Reproduce the data below line for line, without changing a single character, but omit the pictures.
========================================
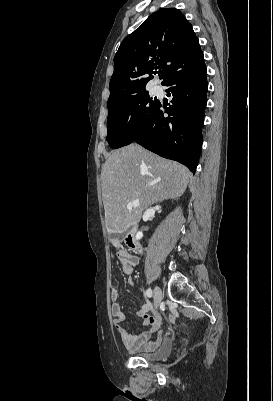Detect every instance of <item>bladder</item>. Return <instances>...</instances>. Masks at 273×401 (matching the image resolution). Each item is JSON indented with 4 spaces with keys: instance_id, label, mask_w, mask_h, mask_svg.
Wrapping results in <instances>:
<instances>
[{
    "instance_id": "31cf9c89",
    "label": "bladder",
    "mask_w": 273,
    "mask_h": 401,
    "mask_svg": "<svg viewBox=\"0 0 273 401\" xmlns=\"http://www.w3.org/2000/svg\"><path fill=\"white\" fill-rule=\"evenodd\" d=\"M174 349V343L170 338H163L158 350L153 353H141L138 356L145 359L146 361H160L168 358Z\"/></svg>"
}]
</instances>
========================================
(Response):
Detect every instance of <item>bladder</item>. Return <instances>...</instances>. Masks at 273×401 (matching the image resolution). Each item is JSON indented with 4 spaces with keys: instance_id, label, mask_w, mask_h, mask_svg.
Wrapping results in <instances>:
<instances>
[{
    "instance_id": "31cf9c89",
    "label": "bladder",
    "mask_w": 273,
    "mask_h": 401,
    "mask_svg": "<svg viewBox=\"0 0 273 401\" xmlns=\"http://www.w3.org/2000/svg\"><path fill=\"white\" fill-rule=\"evenodd\" d=\"M174 349V343L170 338H163L158 350L153 353H141L138 356L145 359L146 361H160L168 358Z\"/></svg>"
}]
</instances>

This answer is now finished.